Dataset entries
- Opening Delimiter -

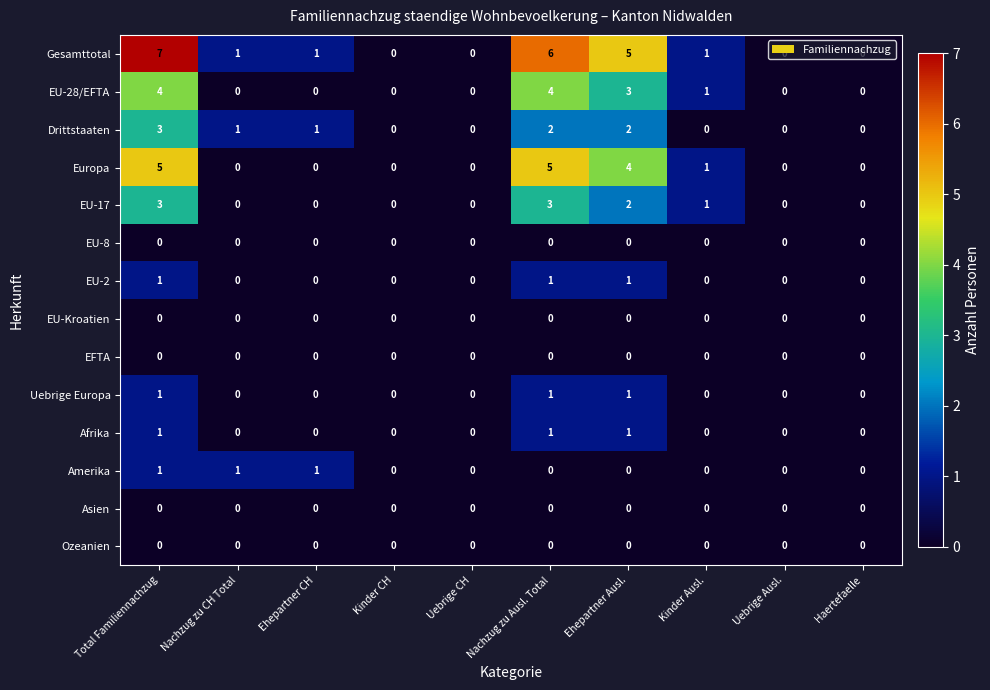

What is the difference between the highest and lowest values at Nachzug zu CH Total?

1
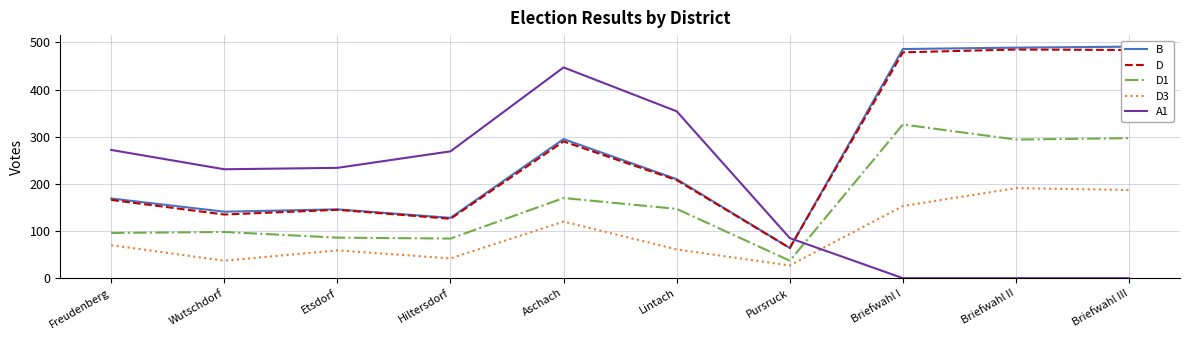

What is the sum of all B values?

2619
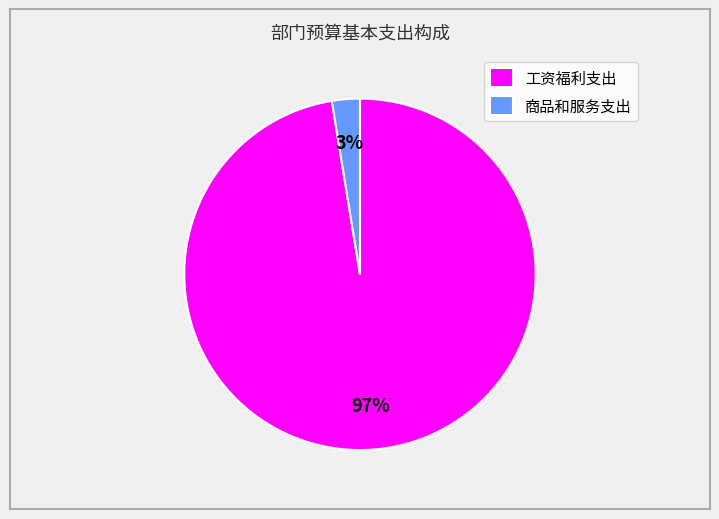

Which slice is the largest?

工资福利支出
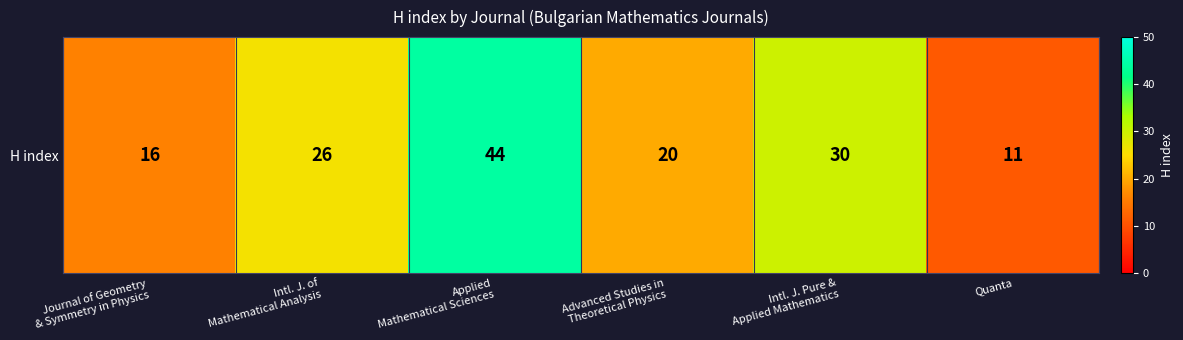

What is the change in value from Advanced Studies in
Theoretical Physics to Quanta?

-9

- Closing Delimiter -

Revise the records by replacing every "What is the" with "Find the" and leaving all other text unchanged. Omit the pictures from your answer.

Find the difference between the highest and lowest values at Nachzug zu CH Total?

1

Find the sum of all B values?

2619

Which slice is the largest?

工资福利支出

Find the change in value from Advanced Studies in
Theoretical Physics to Quanta?

-9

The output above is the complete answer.